> Exercise
Everything from the first line of the material below through the line containing "Page size: 2000x1125." must be retyped exactly, and nothing past it.
START Material for the task
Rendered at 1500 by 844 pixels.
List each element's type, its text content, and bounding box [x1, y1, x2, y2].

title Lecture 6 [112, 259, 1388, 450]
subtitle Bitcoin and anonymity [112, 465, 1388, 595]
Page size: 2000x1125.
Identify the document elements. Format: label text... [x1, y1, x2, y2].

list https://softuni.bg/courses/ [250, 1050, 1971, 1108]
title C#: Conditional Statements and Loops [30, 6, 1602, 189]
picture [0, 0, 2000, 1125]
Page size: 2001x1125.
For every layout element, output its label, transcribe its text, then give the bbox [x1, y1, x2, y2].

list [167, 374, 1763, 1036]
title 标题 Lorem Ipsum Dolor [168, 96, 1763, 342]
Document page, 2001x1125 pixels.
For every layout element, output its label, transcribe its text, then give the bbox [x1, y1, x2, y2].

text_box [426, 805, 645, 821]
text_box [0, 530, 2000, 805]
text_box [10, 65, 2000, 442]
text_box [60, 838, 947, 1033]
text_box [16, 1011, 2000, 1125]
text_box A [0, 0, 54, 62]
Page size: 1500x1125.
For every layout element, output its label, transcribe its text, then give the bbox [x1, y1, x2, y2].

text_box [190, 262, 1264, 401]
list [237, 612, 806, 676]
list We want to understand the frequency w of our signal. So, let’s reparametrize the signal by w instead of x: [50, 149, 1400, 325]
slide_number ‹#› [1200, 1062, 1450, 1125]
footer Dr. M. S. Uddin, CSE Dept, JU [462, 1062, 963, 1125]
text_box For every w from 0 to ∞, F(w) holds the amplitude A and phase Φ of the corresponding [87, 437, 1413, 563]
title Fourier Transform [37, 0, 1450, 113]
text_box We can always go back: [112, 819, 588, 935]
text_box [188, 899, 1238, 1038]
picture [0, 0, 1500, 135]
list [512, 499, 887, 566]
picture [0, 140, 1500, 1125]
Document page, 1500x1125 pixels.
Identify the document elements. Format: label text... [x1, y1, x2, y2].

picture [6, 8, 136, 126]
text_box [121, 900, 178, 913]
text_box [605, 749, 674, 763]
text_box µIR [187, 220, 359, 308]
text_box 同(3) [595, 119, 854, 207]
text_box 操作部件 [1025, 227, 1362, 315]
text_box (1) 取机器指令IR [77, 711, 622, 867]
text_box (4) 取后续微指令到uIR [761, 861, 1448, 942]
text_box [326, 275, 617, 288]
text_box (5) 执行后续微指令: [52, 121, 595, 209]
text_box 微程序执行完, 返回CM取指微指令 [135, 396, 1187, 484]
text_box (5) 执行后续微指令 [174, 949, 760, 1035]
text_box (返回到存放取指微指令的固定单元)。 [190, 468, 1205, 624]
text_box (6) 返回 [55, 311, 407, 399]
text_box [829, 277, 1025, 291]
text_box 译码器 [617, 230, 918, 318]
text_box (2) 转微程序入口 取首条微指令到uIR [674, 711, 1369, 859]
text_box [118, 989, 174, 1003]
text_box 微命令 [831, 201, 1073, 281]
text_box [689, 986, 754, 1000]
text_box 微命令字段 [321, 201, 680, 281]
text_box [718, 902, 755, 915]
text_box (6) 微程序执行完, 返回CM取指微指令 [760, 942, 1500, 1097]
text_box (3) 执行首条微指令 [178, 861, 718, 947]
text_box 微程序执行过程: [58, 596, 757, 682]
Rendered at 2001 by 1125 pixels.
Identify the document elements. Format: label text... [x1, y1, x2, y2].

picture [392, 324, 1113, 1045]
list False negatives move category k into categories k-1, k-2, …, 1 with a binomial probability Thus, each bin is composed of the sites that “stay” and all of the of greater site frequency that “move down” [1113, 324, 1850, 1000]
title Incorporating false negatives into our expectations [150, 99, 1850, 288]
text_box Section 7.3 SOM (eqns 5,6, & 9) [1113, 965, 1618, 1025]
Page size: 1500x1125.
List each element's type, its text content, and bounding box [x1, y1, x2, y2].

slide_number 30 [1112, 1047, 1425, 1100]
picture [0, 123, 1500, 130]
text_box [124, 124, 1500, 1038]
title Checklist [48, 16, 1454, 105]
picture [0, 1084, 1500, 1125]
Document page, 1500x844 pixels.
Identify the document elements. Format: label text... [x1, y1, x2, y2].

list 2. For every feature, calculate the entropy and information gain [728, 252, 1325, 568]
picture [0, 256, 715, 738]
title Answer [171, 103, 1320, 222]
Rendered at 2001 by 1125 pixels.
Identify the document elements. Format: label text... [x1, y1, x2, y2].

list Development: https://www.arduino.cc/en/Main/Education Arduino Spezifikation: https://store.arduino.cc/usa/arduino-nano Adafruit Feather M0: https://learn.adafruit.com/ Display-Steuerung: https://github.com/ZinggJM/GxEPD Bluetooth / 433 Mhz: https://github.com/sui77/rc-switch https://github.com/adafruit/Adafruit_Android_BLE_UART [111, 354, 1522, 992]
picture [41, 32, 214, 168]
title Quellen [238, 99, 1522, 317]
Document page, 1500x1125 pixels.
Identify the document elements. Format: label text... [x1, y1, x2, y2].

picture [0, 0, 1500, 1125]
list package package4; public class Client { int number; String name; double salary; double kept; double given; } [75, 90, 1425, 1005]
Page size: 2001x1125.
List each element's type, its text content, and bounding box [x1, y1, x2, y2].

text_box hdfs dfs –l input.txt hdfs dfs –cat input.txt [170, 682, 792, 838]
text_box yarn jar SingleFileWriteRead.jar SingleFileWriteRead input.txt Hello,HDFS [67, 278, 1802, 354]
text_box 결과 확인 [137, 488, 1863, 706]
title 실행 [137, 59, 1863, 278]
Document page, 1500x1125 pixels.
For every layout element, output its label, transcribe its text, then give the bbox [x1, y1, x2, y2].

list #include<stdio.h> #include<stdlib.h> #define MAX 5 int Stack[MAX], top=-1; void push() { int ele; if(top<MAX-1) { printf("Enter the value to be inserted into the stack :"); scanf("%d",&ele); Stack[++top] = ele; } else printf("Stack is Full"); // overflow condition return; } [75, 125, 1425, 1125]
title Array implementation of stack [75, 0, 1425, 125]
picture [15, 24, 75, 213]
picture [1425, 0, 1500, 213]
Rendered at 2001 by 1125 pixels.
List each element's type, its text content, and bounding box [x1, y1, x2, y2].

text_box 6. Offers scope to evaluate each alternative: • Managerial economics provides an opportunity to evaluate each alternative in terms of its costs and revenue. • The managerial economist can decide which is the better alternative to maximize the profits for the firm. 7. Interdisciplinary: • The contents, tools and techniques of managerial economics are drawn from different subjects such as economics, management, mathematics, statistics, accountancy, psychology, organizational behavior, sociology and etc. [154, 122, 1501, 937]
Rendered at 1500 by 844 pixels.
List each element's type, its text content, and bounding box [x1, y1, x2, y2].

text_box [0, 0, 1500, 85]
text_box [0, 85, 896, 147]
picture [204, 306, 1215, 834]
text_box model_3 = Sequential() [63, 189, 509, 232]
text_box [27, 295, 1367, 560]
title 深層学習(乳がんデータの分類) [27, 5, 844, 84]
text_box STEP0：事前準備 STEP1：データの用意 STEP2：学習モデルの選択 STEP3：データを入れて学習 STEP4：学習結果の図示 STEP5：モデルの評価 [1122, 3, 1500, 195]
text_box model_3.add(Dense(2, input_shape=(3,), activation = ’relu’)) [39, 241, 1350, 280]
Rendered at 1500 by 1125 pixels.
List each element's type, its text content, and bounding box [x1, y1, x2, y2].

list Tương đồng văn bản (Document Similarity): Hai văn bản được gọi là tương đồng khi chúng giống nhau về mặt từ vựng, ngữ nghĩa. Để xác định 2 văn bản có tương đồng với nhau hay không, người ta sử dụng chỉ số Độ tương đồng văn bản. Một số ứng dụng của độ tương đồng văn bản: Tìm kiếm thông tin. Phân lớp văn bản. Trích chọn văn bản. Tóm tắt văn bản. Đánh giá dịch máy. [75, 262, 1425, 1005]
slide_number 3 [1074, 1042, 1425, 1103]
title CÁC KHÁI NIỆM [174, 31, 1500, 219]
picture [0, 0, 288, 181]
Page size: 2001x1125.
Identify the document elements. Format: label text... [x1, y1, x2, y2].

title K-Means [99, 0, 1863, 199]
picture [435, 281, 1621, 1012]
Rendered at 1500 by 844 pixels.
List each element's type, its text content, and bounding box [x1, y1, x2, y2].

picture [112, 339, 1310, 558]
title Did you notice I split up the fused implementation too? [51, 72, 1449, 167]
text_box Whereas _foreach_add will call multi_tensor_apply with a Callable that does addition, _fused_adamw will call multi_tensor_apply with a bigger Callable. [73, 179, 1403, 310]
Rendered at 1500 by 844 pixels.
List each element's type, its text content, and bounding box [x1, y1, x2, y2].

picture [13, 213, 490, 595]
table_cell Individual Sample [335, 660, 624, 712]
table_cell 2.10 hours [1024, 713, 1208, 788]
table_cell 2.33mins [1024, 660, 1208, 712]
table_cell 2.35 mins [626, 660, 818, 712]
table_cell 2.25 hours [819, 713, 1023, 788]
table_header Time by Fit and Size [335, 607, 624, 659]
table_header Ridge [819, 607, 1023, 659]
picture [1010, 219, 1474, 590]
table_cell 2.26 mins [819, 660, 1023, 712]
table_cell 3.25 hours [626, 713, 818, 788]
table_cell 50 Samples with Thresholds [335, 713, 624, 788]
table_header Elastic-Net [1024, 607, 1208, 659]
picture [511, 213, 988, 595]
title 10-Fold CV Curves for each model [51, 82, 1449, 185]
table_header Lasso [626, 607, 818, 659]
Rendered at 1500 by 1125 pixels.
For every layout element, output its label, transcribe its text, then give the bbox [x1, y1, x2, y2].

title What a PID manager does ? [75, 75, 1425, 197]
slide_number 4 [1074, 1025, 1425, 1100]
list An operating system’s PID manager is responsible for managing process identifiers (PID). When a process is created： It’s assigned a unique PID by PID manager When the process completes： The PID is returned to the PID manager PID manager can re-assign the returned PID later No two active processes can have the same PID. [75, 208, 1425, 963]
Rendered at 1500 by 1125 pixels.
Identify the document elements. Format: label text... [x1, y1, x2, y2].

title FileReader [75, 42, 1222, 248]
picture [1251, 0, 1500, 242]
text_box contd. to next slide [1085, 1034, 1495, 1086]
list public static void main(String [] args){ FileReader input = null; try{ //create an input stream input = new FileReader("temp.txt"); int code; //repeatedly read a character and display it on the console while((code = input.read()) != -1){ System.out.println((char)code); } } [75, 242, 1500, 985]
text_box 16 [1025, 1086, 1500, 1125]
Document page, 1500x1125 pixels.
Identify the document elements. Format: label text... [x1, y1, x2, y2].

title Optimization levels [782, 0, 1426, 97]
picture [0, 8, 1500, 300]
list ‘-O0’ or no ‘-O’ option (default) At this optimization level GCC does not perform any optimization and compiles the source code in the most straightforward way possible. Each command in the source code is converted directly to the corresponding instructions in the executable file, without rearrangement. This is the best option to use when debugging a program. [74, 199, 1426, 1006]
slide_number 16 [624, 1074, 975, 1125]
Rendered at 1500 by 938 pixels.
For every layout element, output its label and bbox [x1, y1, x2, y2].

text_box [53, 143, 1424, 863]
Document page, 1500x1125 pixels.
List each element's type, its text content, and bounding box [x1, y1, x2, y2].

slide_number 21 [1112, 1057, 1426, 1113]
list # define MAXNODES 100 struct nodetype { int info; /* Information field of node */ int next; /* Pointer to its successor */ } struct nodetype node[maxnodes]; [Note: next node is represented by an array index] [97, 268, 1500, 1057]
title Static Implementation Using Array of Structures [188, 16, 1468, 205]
END Material for the task
> Written solution
Rendered at 1500 by 844 pixels.
List each element's type, its text content, and bounding box [x1, y1, x2, y2].

title Lecture 6 [112, 259, 1388, 450]
subtitle Bitcoin and anonymity [112, 465, 1388, 595]
Page size: 2000x1125.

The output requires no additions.